Sensing performance of the CSRT and CEF

The electro-mechanical properties of the prepared two sensors were carried out using a 507A computerized tensile testing machine (DongRi instrument Co., Ltd., China). Specifically, the CSRT or CEF were tightly compressed by the two compression boards of a 507A computerized tensile testing machine. The sensor was then compressed by keeping the lower board stationary and moving the upper board downwards at a speed of 2 mm/min (Figure S8). 0–40 N compression force was applied on the sensors for the single and stepped cyclic tests.

The sensitivity (S) of a piezoresistive sensor is an essential parameter for the assessment of the device performance and was characterized using the following equation:

$$S=\frac{\Delta R}{R_0}\times 100\%=\frac{R-R_0}{R_0}\times 100\%$$

where ΔR denote the resistance change before and after load applied, R and R₀ denotes the loaded and unloaded samples’ resistances, respectively. Various cord lengths were used during the bending test to measure the changes in resistance of CSRT and CEF sensors (40 mm). The cord length of the sensor was controlled by adjusting the distance between the two holders of the tensile machine. A certain length of the CSRT and CEF sensor (40 mm) were placed under an elastic band on the lower chest location of two participants for the respiratory and heart beat signal capturing. The changes in the resistance of the sensor during the mechanical tests on the tensile machine, bending tests on the machine, heart beat and respiration monitoring were measured and recorded via a half-bridge circuit built in a NI-9219 data acquisition card (National instrument, USA). Approval of the publication of cardiorespiratory data has been granted by both the two participants.

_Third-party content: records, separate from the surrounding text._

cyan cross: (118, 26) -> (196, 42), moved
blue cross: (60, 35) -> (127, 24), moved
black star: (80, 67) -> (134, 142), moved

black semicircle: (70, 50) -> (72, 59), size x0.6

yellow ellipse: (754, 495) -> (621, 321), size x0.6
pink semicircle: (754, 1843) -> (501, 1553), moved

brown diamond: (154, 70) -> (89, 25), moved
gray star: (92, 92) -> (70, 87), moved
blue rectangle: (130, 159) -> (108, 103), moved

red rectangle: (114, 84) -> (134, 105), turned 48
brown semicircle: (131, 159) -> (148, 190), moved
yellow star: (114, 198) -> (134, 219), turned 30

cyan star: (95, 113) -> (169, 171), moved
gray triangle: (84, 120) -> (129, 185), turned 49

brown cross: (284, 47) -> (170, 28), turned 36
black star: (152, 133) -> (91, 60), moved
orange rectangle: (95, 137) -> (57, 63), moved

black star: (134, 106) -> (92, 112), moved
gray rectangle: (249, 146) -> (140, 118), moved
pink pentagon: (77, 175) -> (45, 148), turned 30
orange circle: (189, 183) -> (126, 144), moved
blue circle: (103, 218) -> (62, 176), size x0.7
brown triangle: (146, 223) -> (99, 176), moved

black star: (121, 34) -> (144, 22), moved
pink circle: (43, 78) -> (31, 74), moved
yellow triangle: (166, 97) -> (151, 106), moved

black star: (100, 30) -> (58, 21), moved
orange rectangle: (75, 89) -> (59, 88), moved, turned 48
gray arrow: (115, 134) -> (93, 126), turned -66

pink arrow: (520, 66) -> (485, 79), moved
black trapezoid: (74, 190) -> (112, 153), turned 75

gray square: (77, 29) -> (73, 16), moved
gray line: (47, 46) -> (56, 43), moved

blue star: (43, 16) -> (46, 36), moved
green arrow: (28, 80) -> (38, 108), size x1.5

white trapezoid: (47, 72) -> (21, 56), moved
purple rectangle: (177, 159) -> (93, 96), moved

Modelling and pre-load analysis in ABAQUS

A cylinder model (Figure S6) featuring a tube and a finer cylinder whose diameter fits exactly the inner diameter of the tube was established in ABAQUS. The finer cylinder was mounted in the center of the tube to simulate the core-sheath structure of the silicon rubber tube filled with conductive powder. The finer cylinder was shorter than the tube while their difference in length was compensated by two shorter rods whose one end was in close contact with the end faces of the finer cylinder. The two rods stick out from each end of the tube and act as the electrodes of the sensor. To simulate the intrinsic mechanical properties of silicon rubber, powder and stainless steel, the materials of the tube, the finer cylinder and the rods were set as isotropic hyper-elastic solid with the C10 value of 0.02264 and the D1 value of 0,⁶⁶ isotropic elastic solid with the Young’s modulus of 0.05 and Poisson’s ratio of 0.4, and uniform solid with the mass density of 7.8 × 10⁻⁹, respectively. The linear model was then bended into a “U” shape and the strain inside the tube and the equivalent conductive powder unit was calculated using ABAQUS/Explicit. The damping approximation quasi-static analysis was employed to eliminate the vibration during the bending process.

Fabrication of the embroidered sensor and bio-signal sensing

The CSRT was fixed on the cotton woven fabric as different structures by using the creative 1.5 Cherry computerized embroidery machine (PFAFF, Germany). Tailored fiber placement (TFP) presser foot was used to place the CSRT yarn on the substrate fabric. The TFP structures were subjected to compression tests under the same conditions specified in (Figure 2). The structure with relatively better performance was selected and used to capture bio-signals. Sensor was mounted on the below chest and chest location to measure the breath and heartbeat signals respectively, and it was placed under the wrist to detect the pulse signals. Finally, the sensor was fixed on a Lycra vest on the chest location to measure the cardiorespiratory signals without the elastic band. The changes in resistance of the embroidered sensor during the mechanical tests and the bio-signal sensing on the human body were measured and recorded via the half-bridge circuit provided by the NI-9219 data acquisition card.

Published: March 15, 2023

Data and code availability

The published article includes all data generated or analyzed during this study.